The interior of a server farm. Photo: Depositphotos.com

Most medical records in the care of Dutch family doctors are being copied and stored on servers owned by a commercial software company on a weekly basis without some patients’ knowledge, the NRC reported.

A large number of doctors are using the services of Canadian-owned software firm Calculus in Leiden which offers a system by which doctors can share patient information with other doctors in the region, for instance about patients with chronic illnesses.

However, several doctors the paper spoke to said every single patient file was being copied by the firm, including those of people without a chronic disease. They also said Calculus was storing too much data in one place, which is against European privacy rules because of a risk of a massive data leak.

In 2018 privacy watchdog AP investigated the storage system at the request of doctors but did not find cause to intervene. The AP told the NRC that the data were encrypted and shared only with other doctors.

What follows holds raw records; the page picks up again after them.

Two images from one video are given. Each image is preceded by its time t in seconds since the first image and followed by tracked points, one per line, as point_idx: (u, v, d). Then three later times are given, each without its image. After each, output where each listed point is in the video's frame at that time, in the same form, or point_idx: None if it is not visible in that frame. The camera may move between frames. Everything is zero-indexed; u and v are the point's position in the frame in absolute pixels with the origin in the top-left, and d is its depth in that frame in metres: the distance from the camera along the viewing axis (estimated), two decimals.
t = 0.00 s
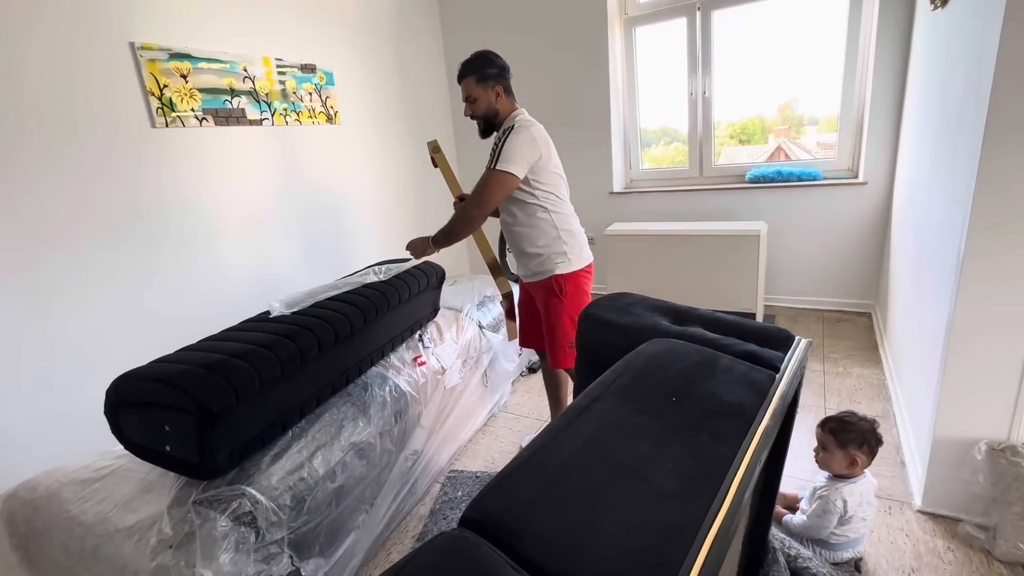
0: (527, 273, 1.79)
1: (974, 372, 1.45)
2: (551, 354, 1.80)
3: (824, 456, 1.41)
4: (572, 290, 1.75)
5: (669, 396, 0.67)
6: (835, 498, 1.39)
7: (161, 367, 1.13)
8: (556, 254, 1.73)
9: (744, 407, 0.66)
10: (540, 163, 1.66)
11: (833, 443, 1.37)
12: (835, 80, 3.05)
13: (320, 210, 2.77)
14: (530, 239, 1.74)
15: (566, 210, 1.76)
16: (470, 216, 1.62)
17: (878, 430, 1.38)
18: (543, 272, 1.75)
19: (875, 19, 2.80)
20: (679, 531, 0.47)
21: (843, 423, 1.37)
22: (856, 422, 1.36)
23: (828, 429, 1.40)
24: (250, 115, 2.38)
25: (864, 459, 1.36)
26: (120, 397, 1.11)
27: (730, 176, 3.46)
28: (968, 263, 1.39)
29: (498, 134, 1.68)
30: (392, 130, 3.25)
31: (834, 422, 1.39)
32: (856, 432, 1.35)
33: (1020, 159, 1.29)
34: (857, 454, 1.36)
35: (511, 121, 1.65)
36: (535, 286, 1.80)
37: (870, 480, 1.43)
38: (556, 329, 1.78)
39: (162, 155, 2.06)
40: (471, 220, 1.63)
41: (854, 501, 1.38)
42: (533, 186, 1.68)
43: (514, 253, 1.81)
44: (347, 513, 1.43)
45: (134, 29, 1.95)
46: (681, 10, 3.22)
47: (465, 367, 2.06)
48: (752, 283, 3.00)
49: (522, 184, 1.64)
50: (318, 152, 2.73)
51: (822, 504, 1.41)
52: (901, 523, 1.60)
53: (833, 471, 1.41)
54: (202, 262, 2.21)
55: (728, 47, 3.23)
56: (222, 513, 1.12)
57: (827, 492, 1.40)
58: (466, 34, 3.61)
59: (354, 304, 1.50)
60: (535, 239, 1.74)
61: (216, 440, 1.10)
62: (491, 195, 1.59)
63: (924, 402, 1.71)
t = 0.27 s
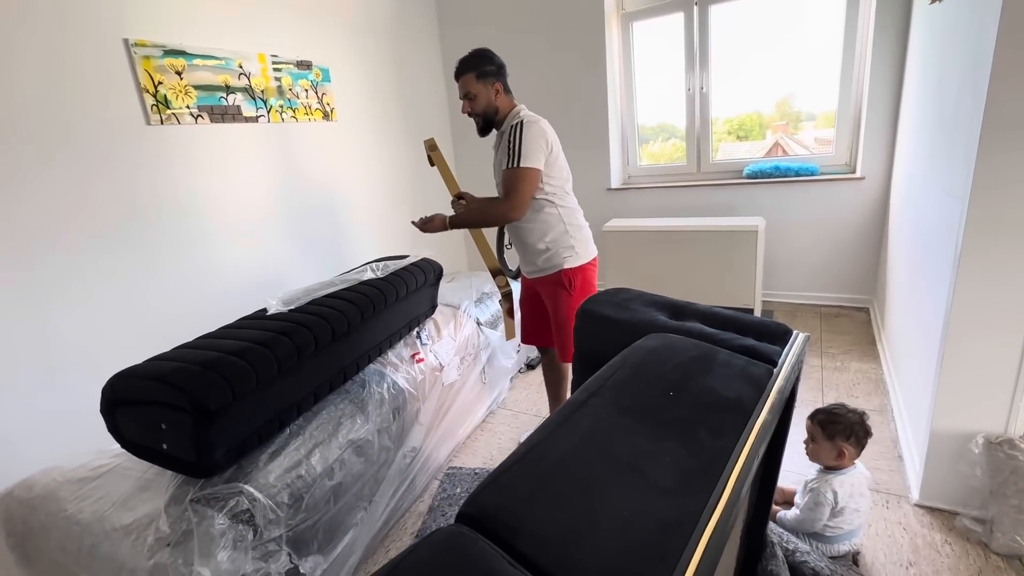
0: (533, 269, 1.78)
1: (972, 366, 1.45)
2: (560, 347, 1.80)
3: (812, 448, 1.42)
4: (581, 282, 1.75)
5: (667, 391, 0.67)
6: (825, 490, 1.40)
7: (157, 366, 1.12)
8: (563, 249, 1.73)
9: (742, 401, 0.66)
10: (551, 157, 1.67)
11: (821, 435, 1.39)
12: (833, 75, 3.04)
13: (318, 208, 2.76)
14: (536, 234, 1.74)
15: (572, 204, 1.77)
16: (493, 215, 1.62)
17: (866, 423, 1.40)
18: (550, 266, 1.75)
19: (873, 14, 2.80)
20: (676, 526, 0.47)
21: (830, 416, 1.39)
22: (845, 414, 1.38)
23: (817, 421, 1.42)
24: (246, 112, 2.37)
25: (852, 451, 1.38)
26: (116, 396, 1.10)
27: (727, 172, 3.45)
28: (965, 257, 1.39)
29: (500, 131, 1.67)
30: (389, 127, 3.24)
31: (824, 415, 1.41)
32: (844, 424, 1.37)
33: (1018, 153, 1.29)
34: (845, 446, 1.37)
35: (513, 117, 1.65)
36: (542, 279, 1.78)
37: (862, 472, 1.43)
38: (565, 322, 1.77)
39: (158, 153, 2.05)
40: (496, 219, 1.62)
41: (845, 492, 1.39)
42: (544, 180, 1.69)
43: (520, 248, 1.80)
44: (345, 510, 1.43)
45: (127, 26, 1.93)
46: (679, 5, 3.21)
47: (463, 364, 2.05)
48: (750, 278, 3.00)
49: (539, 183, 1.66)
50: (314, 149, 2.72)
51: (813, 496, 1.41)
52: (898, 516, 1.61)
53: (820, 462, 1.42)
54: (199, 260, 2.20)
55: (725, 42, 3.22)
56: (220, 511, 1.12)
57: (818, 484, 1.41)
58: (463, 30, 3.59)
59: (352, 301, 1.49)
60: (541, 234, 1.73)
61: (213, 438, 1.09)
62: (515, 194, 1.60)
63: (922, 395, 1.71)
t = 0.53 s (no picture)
0: (543, 269, 1.77)
1: (965, 363, 1.46)
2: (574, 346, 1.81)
3: (794, 436, 1.45)
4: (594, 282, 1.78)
5: (660, 391, 0.67)
6: (806, 481, 1.41)
7: (149, 369, 1.12)
8: (574, 249, 1.75)
9: (735, 400, 0.66)
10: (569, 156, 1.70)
11: (806, 427, 1.41)
12: (826, 73, 3.05)
13: (312, 209, 2.75)
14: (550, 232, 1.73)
15: (581, 204, 1.80)
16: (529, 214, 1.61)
17: (853, 424, 1.41)
18: (562, 265, 1.75)
19: (865, 12, 2.81)
20: (669, 527, 0.46)
21: (820, 411, 1.40)
22: (834, 412, 1.39)
23: (804, 414, 1.43)
24: (238, 113, 2.35)
25: (831, 447, 1.40)
26: (108, 400, 1.10)
27: (722, 171, 3.46)
28: (957, 254, 1.39)
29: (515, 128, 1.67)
30: (382, 127, 3.23)
31: (813, 409, 1.42)
32: (832, 422, 1.38)
33: (1008, 151, 1.29)
34: (825, 441, 1.40)
35: (528, 114, 1.65)
36: (553, 279, 1.78)
37: (843, 462, 1.45)
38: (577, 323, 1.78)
39: (150, 155, 2.04)
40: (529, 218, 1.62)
41: (826, 481, 1.41)
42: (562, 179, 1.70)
43: (529, 247, 1.78)
44: (341, 512, 1.43)
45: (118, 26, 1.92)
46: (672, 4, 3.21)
47: (459, 364, 2.05)
48: (745, 277, 3.01)
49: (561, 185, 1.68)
50: (308, 149, 2.71)
51: (798, 490, 1.42)
52: (893, 513, 1.61)
53: (800, 452, 1.45)
54: (192, 261, 2.19)
55: (719, 40, 3.23)
56: (214, 515, 1.12)
57: (801, 477, 1.42)
58: (456, 29, 3.58)
59: (346, 303, 1.49)
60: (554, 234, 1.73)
61: (206, 441, 1.09)
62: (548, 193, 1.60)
63: (916, 392, 1.72)
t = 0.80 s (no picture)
0: (563, 268, 1.79)
1: (957, 358, 1.47)
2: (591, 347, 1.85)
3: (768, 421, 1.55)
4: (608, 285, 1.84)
5: (653, 389, 0.67)
6: (781, 465, 1.44)
7: (140, 372, 1.11)
8: (592, 249, 1.79)
9: (727, 397, 0.66)
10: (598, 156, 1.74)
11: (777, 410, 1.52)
12: (818, 72, 3.06)
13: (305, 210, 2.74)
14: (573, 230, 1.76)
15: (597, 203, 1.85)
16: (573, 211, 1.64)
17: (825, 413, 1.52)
18: (579, 265, 1.78)
19: (855, 10, 2.82)
20: (662, 524, 0.46)
21: (790, 398, 1.53)
22: (803, 397, 1.51)
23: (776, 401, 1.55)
24: (230, 114, 2.34)
25: (802, 431, 1.49)
26: (98, 403, 1.09)
27: (715, 169, 3.47)
28: (948, 250, 1.40)
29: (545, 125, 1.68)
30: (375, 127, 3.22)
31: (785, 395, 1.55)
32: (802, 405, 1.50)
33: (998, 148, 1.30)
34: (795, 424, 1.49)
35: (560, 111, 1.67)
36: (570, 280, 1.80)
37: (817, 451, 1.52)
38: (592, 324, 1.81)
39: (141, 156, 2.03)
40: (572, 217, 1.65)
41: (799, 462, 1.45)
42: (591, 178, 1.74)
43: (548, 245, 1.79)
44: (336, 514, 1.42)
45: (107, 28, 1.90)
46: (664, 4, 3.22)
47: (453, 365, 2.05)
48: (738, 275, 3.02)
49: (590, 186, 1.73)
50: (301, 150, 2.70)
51: (772, 471, 1.44)
52: (887, 508, 1.62)
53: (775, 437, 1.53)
54: (184, 264, 2.18)
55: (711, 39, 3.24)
56: (207, 518, 1.11)
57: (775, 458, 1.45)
58: (449, 29, 3.57)
59: (339, 304, 1.48)
60: (576, 232, 1.76)
61: (199, 444, 1.08)
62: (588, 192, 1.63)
63: (908, 388, 1.73)
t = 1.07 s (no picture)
0: (586, 266, 1.83)
1: (943, 357, 1.48)
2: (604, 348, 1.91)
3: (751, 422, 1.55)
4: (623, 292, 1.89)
5: (639, 392, 0.67)
6: (767, 467, 1.44)
7: (124, 380, 1.09)
8: (611, 247, 1.85)
9: (713, 400, 0.67)
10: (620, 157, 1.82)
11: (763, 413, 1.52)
12: (805, 73, 3.09)
13: (294, 213, 2.72)
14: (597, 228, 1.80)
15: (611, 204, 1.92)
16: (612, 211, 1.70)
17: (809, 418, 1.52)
18: (599, 263, 1.84)
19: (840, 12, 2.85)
20: (646, 529, 0.46)
21: (777, 402, 1.52)
22: (790, 402, 1.51)
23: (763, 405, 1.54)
24: (218, 118, 2.32)
25: (785, 436, 1.50)
26: (82, 413, 1.07)
27: (704, 171, 3.49)
28: (933, 250, 1.42)
29: (576, 126, 1.70)
30: (364, 130, 3.21)
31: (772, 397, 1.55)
32: (789, 411, 1.49)
33: (981, 148, 1.32)
34: (779, 428, 1.50)
35: (591, 113, 1.70)
36: (592, 275, 1.85)
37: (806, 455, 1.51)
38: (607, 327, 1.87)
39: (126, 161, 2.00)
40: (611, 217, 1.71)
41: (785, 465, 1.45)
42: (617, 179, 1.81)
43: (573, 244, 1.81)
44: (325, 521, 1.41)
45: (91, 31, 1.88)
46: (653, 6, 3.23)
47: (444, 368, 2.04)
48: (728, 275, 3.03)
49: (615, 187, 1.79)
50: (289, 154, 2.68)
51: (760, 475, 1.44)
52: (875, 507, 1.63)
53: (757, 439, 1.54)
54: (171, 269, 2.15)
55: (699, 41, 3.26)
56: (193, 527, 1.10)
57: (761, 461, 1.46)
58: (438, 31, 3.57)
59: (328, 308, 1.47)
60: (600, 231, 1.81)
61: (184, 453, 1.07)
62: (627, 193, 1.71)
63: (896, 387, 1.75)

While some doctors are refusing to use the system, others feel they have no choice. “I feel bad about sharing data about patients who were never asked if that was ok,” one doctor told the paper.

Family doctors association LHV said the final responsibility for data sharing lies with the doctors and that it had been working to strengthen family doctors’ position with regard to IT providers.

“Family doctors have too little choice and transparency is lacking. It is complex, time-consuming and sometimes very costly to change systems and there is too little clarity about what you will get when you do,” an LHV legal adviser told the NRC.

Calculus, part of a Canadian investment company, said the data is safe and can only be accessed by authorised doctors.